Dataset records
- - - - -
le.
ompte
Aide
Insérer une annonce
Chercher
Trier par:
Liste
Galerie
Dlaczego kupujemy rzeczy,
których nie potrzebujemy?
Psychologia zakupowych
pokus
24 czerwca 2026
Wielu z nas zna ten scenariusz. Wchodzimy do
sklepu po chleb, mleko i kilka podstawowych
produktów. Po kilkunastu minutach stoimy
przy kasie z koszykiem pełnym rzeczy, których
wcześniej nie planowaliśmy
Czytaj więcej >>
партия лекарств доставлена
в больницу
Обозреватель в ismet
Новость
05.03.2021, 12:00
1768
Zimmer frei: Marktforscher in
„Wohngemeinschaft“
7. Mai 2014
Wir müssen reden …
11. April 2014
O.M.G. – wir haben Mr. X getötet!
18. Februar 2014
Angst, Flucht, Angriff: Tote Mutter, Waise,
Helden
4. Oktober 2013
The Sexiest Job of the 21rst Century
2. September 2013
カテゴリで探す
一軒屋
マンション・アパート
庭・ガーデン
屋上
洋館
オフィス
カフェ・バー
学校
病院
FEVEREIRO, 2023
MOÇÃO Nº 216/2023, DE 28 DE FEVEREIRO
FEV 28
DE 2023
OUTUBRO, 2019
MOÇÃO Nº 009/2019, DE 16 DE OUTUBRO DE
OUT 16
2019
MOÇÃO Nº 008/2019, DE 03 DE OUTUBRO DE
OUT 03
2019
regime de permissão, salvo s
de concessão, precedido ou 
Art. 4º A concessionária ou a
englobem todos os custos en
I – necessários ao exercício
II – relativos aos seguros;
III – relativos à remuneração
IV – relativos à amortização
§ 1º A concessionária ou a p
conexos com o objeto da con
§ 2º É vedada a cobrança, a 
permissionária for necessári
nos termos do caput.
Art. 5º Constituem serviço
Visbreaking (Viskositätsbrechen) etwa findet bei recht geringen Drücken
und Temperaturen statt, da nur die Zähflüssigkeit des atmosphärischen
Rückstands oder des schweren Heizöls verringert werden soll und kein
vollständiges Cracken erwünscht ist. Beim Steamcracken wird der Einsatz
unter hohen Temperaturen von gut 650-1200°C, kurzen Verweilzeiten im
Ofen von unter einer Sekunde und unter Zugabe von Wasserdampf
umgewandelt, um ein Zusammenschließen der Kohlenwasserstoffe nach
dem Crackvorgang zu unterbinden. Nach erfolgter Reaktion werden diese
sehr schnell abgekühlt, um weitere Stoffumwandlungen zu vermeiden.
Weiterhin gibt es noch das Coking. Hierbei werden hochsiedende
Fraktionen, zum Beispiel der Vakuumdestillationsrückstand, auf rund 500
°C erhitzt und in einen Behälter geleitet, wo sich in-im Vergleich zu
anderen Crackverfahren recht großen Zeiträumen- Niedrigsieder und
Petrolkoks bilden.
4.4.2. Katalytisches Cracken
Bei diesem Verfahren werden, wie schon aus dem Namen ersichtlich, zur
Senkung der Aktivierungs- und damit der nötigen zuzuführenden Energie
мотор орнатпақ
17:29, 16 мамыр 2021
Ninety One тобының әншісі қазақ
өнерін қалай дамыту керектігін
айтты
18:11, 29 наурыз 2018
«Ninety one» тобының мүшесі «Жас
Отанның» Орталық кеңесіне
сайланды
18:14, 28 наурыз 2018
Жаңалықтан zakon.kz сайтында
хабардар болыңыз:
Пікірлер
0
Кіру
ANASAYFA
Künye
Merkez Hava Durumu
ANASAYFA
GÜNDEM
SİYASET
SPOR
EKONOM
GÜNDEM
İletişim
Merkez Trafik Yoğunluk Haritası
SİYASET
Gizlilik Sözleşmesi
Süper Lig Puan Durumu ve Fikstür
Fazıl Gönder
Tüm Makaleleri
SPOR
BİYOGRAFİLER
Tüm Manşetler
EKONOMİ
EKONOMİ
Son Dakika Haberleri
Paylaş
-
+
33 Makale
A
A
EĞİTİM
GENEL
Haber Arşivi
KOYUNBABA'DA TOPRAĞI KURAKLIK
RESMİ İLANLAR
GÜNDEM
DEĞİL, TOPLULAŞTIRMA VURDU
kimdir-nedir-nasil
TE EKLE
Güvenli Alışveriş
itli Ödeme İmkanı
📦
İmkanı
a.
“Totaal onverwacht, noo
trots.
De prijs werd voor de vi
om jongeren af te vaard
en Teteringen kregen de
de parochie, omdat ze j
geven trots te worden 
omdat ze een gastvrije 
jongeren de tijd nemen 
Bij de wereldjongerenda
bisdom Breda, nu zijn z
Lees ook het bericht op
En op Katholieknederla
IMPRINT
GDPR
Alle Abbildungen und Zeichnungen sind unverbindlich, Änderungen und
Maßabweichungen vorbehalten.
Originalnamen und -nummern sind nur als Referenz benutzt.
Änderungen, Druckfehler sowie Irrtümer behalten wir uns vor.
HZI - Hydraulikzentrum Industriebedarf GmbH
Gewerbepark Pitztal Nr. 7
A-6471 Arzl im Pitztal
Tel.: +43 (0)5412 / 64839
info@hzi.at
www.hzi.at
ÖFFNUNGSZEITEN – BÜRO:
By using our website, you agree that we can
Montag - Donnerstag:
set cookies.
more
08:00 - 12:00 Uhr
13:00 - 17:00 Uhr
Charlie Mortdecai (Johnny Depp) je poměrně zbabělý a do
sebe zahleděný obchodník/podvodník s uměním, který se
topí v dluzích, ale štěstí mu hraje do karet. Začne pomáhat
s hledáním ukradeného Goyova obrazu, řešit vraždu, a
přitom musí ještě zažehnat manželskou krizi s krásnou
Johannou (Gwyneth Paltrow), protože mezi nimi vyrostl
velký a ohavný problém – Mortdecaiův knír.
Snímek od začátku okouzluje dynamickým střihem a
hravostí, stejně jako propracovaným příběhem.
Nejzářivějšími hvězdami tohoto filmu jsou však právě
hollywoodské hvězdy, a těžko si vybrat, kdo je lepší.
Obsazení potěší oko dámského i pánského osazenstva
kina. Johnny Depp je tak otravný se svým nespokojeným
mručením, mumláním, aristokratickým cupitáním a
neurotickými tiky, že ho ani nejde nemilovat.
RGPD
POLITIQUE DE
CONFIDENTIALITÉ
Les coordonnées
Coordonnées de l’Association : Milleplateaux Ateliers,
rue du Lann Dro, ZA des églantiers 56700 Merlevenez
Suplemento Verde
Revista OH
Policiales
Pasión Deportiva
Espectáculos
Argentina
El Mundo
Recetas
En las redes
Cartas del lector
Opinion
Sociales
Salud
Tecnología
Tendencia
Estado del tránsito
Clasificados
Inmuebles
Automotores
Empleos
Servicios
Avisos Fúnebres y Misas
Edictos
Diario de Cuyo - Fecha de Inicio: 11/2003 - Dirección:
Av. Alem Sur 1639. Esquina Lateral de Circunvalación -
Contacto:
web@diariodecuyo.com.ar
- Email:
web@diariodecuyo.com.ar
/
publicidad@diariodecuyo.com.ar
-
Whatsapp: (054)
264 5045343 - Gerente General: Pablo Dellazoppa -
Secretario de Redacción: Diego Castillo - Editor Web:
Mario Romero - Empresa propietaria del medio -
- - - - -
THE PROBLEM => Write out all of the records once more, exactly.

REPLY =>
le.
ompte
Aide
Insérer une annonce
Chercher
Trier par:
Liste
Galerie
Dlaczego kupujemy rzeczy,
których nie potrzebujemy?
Psychologia zakupowych
pokus
24 czerwca 2026
Wielu z nas zna ten scenariusz. Wchodzimy do
sklepu po chleb, mleko i kilka podstawowych
produktów. Po kilkunastu minutach stoimy
przy kasie z koszykiem pełnym rzeczy, których
wcześniej nie planowaliśmy
Czytaj więcej >>
партия лекарств доставлена
в больницу
Обозреватель в ismet
Новость
05.03.2021, 12:00
1768
Zimmer frei: Marktforscher in
„Wohngemeinschaft“
7. Mai 2014
Wir müssen reden …
11. April 2014
O.M.G. – wir haben Mr. X getötet!
18. Februar 2014
Angst, Flucht, Angriff: Tote Mutter, Waise,
Helden
4. Oktober 2013
The Sexiest Job of the 21rst Century
2. September 2013
カテゴリで探す
一軒屋
マンション・アパート
庭・ガーデン
屋上
洋館
オフィス
カフェ・バー
学校
病院
FEVEREIRO, 2023
MOÇÃO Nº 216/2023, DE 28 DE FEVEREIRO
FEV 28
DE 2023
OUTUBRO, 2019
MOÇÃO Nº 009/2019, DE 16 DE OUTUBRO DE
OUT 16
2019
MOÇÃO Nº 008/2019, DE 03 DE OUTUBRO DE
OUT 03
2019
regime de permissão, salvo s
de concessão, precedido ou 
Art. 4º A concessionária ou a
englobem todos os custos en
I – necessários ao exercício
II – relativos aos seguros;
III – relativos à remuneração
IV – relativos à amortização
§ 1º A concessionária ou a p
conexos com o objeto da con
§ 2º É vedada a cobrança, a 
permissionária for necessári
nos termos do caput.
Art. 5º Constituem serviço
Visbreaking (Viskositätsbrechen) etwa findet bei recht geringen Drücken
und Temperaturen statt, da nur die Zähflüssigkeit des atmosphärischen
Rückstands oder des schweren Heizöls verringert werden soll und kein
vollständiges Cracken erwünscht ist. Beim Steamcracken wird der Einsatz
unter hohen Temperaturen von gut 650-1200°C, kurzen Verweilzeiten im
Ofen von unter einer Sekunde und unter Zugabe von Wasserdampf
umgewandelt, um ein Zusammenschließen der Kohlenwasserstoffe nach
dem Crackvorgang zu unterbinden. Nach erfolgter Reaktion werden diese
sehr schnell abgekühlt, um weitere Stoffumwandlungen zu vermeiden.
Weiterhin gibt es noch das Coking. Hierbei werden hochsiedende
Fraktionen, zum Beispiel der Vakuumdestillationsrückstand, auf rund 500
°C erhitzt und in einen Behälter geleitet, wo sich in-im Vergleich zu
anderen Crackverfahren recht großen Zeiträumen- Niedrigsieder und
Petrolkoks bilden.
4.4.2. Katalytisches Cracken
Bei diesem Verfahren werden, wie schon aus dem Namen ersichtlich, zur
Senkung der Aktivierungs- und damit der nötigen zuzuführenden Energie
мотор орнатпақ
17:29, 16 мамыр 2021
Ninety One тобының әншісі қазақ
өнерін қалай дамыту керектігін
айтты
18:11, 29 наурыз 2018
«Ninety one» тобының мүшесі «Жас
Отанның» Орталық кеңесіне
сайланды
18:14, 28 наурыз 2018
Жаңалықтан zakon.kz сайтында
хабардар болыңыз:
Пікірлер
0
Кіру
ANASAYFA
Künye
Merkez Hava Durumu
ANASAYFA
GÜNDEM
SİYASET
SPOR
EKONOM
GÜNDEM
İletişim
Merkez Trafik Yoğunluk Haritası
SİYASET
Gizlilik Sözleşmesi
Süper Lig Puan Durumu ve Fikstür
Fazıl Gönder
Tüm Makaleleri
SPOR
BİYOGRAFİLER
Tüm Manşetler
EKONOMİ
EKONOMİ
Son Dakika Haberleri
Paylaş
-
+
33 Makale
A
A
EĞİTİM
GENEL
Haber Arşivi
KOYUNBABA'DA TOPRAĞI KURAKLIK
RESMİ İLANLAR
GÜNDEM
DEĞİL, TOPLULAŞTIRMA VURDU
kimdir-nedir-nasil
TE EKLE
Güvenli Alışveriş
itli Ödeme İmkanı
📦
İmkanı
a.
“Totaal onverwacht, noo
trots.
De prijs werd voor de vi
om jongeren af te vaard
en Teteringen kregen de
de parochie, omdat ze j
geven trots te worden 
omdat ze een gastvrije 
jongeren de tijd nemen 
Bij de wereldjongerenda
bisdom Breda, nu zijn z
Lees ook het bericht op
En op Katholieknederla
IMPRINT
GDPR
Alle Abbildungen und Zeichnungen sind unverbindlich, Änderungen und
Maßabweichungen vorbehalten.
Originalnamen und -nummern sind nur als Referenz benutzt.
Änderungen, Druckfehler sowie Irrtümer behalten wir uns vor.
HZI - Hydraulikzentrum Industriebedarf GmbH
Gewerbepark Pitztal Nr. 7
A-6471 Arzl im Pitztal
Tel.: +43 (0)5412 / 64839
info@hzi.at
www.hzi.at
ÖFFNUNGSZEITEN – BÜRO:
By using our website, you agree that we can
Montag - Donnerstag:
set cookies.
more
08:00 - 12:00 Uhr
13:00 - 17:00 Uhr
Charlie Mortdecai (Johnny Depp) je poměrně zbabělý a do
sebe zahleděný obchodník/podvodník s uměním, který se
topí v dluzích, ale štěstí mu hraje do karet. Začne pomáhat
s hledáním ukradeného Goyova obrazu, řešit vraždu, a
přitom musí ještě zažehnat manželskou krizi s krásnou
Johannou (Gwyneth Paltrow), protože mezi nimi vyrostl
velký a ohavný problém – Mortdecaiův knír.
Snímek od začátku okouzluje dynamickým střihem a
hravostí, stejně jako propracovaným příběhem.
Nejzářivějšími hvězdami tohoto filmu jsou však právě
hollywoodské hvězdy, a těžko si vybrat, kdo je lepší.
Obsazení potěší oko dámského i pánského osazenstva
kina. Johnny Depp je tak otravný se svým nespokojeným
mručením, mumláním, aristokratickým cupitáním a
neurotickými tiky, že ho ani nejde nemilovat.
RGPD
POLITIQUE DE
CONFIDENTIALITÉ
Les coordonnées
Coordonnées de l’Association : Milleplateaux Ateliers,
rue du Lann Dro, ZA des églantiers 56700 Merlevenez
Suplemento Verde
Revista OH
Policiales
Pasión Deportiva
Espectáculos
Argentina
El Mundo
Recetas
En las redes
Cartas del lector
Opinion
Sociales
Salud
Tecnología
Tendencia
Estado del tránsito
Clasificados
Inmuebles
Automotores
Empleos
Servicios
Avisos Fúnebres y Misas
Edictos
Diario de Cuyo - Fecha de Inicio: 11/2003 - Dirección:
Av. Alem Sur 1639. Esquina Lateral de Circunvalación -
Contacto:
web@diariodecuyo.com.ar
- Email:
web@diariodecuyo.com.ar
/
publicidad@diariodecuyo.com.ar
-
Whatsapp: (054)
264 5045343 - Gerente General: Pablo Dellazoppa -
Secretario de Redacción: Diego Castillo - Editor Web:
Mario Romero - Empresa propietaria del medio -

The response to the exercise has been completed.